Studenzen, a former community of around 700 inhabitants in the district of Southeast Styria, approximately 30 km east of Graz, is located along Landstrasse 201 (State Road 201), which today carries the majority of commuter and express traffic – around 22,000 cars and trucks every day.
Directly on this road at No. 99 stands Alfred Lenz’s home, which was built in the 1970s to meet the needs of the family. Knowledgeable in the fields of electronics, physics and mechanics, the artist, together with Christian F. Schiller, converted a small outbuilding—originally erected by his father, an animal breeder, as a bird breeding house—into a recording studio in 2007 after his death. At this experimental sound design site, fragile, kinetic sound sculptures, thoroughly structured in a complex, yet simple manner, emerge, making it a vibrating, expanding space. Lenz set up the agricultural storage tent opposite the house next to the studio in 2017 to create a larger art production area for himself and others.
This successive expansion of the space of possibilities is now followed by the L201 project:
Previously not perceived as such, the 28 m²-large entrance and exit area onto the State Road will be opened towards the public space. Alfred Lenz is interested in transitions that remain unnoticed, or unreflected, places not even regarded as insignificant, since they are not seen or recognized as such. A light, semi-transparent, three-wing structure fitted with rollers creates a connection between the inside and the outside.
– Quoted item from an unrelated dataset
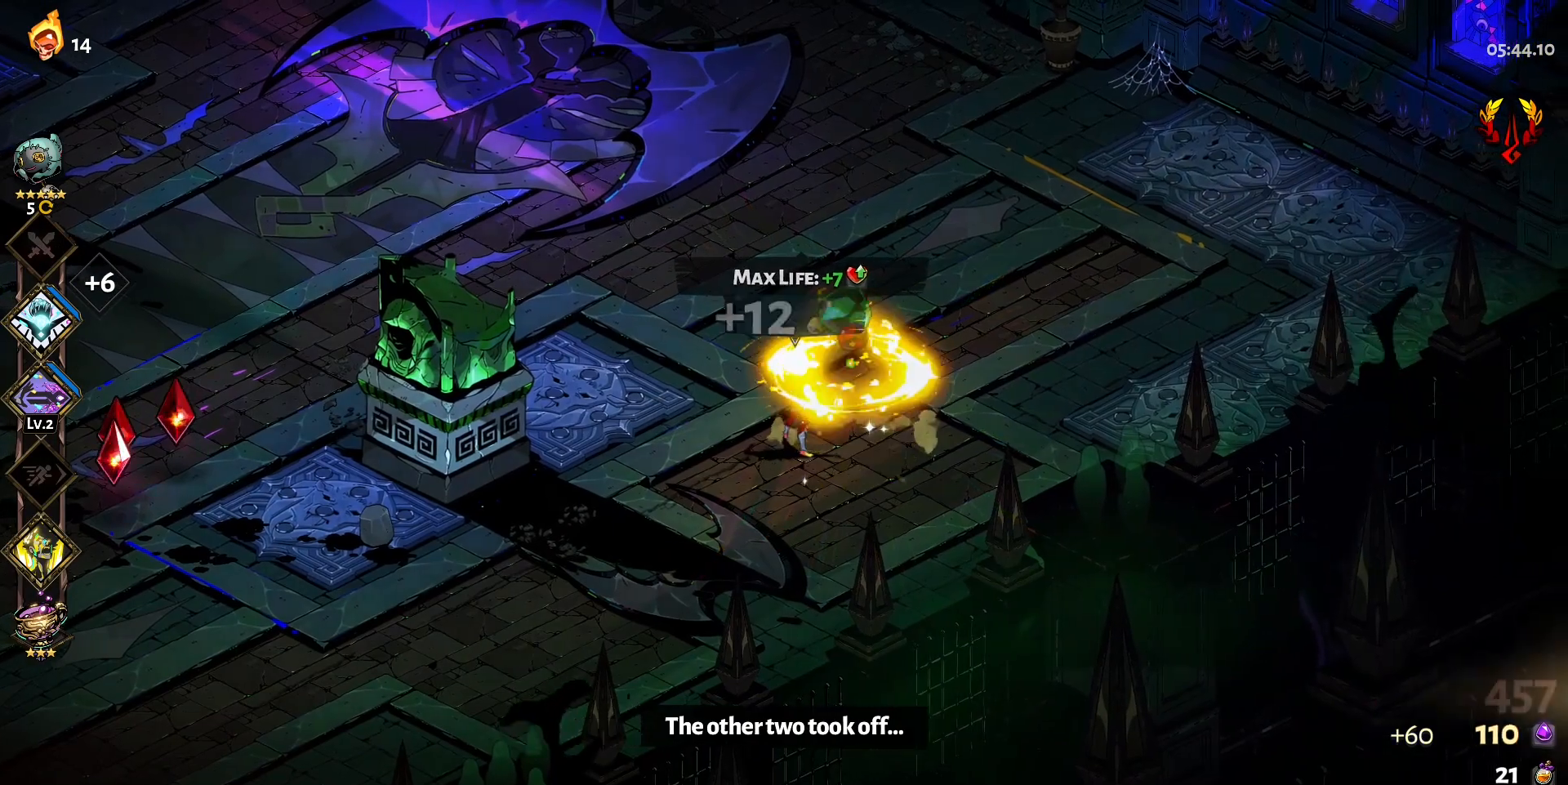
{"keys": ["w"], "mouse": [], "events": [[67, "w", "down"], [317, "shift", "down"], [500, "shift", "up"]]}
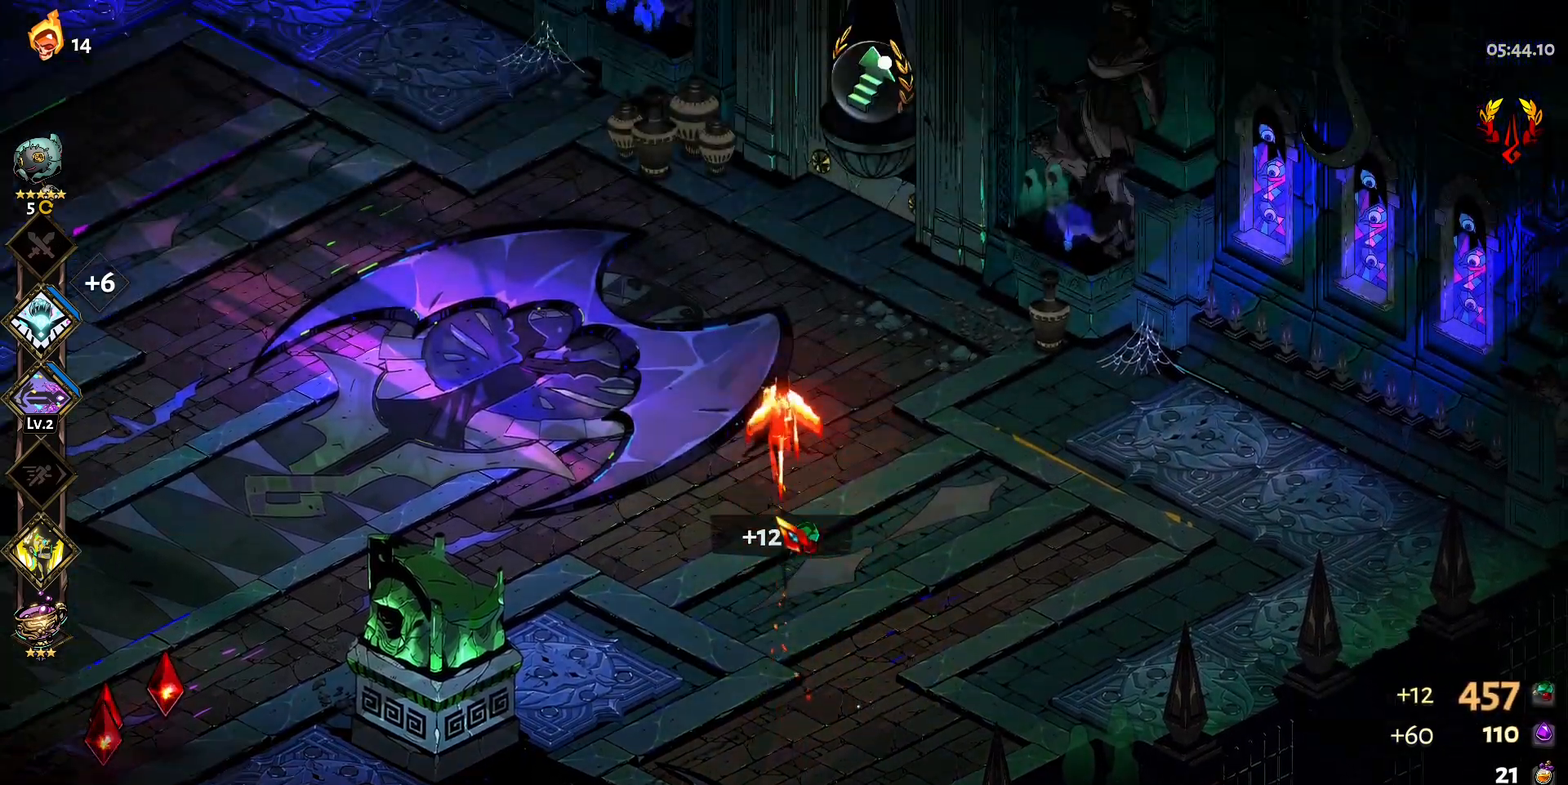
{"keys": ["d", "w"], "mouse": [], "events": [[417, "d", "down"]]}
Transcending the boundaries of architecture, design, utility and art, and as reduced as possible in its construction, this sculpture deliberately obscures any separation of the private and public realm, of art and life, and questions them at the same time. As a permeable backdrop, it becomes accessible as an art space, stage, theater or opera, acts as an experiential horizon for artists from all disciplines invited by Lenz in dialogue with the immediate surroundings. Every object can always be several things for him, stripped of unambiguity, to open the character of the provisional and transformable as a notion of the possible in the proposed identity envisaged in it.
As an anthropological location, distinguished by its history and identity, this area confronts the theme of the ahistorical non-place, a term that goes back to Michel Corteau and Marc Augé, initiated by Michel Foucault’s definition of heterotopias, places for people in extreme situations. The relational place with an inscribed family history chosen here is brought into connection with the monofunctionally used street space by newly creating the dynamic intermediate place.
Breaking the norms of neutral art presentation established since the 19th century in specially furnished salons, galleries and museums, Alfred Lenz himself wants to explore and expand the form of presentation, reception and the concept of art. In doing so, he questions not only systems inherent in art, but also economic and socio-political systems.
With his work, which becomes pervious as a window and provides structure as a frame, he crafts a new vessel to remove the surroundings from their previous attribution, to establish connections, to arouse participation with the help of the set environment. As is fundamentally the case in his oeuvre, he is concerned with a direct connection to everything that is existent. The environment thereby becomes the material of the art and is involved as a co-contributor to the works on display.
For Lenz, the house and its surroundings represent “a work of art itself as a real, constantly changing structure in a place shaped by our social system.” Instead of fading out the surroundings, erecting a wall to protect against noise and what is happening outside, Alfred Lenz deals with his environs, incorporates them and thus opens a further discourse about what art can be, how it can be perceived and reflected. In this project, content-related, technical and implementation-expanding cross-sectional materials are explored and developed, existing structures are challenged and current questions of common or differentiated awareness of coexistence and social relevance are artistically raised on several multilayered levels.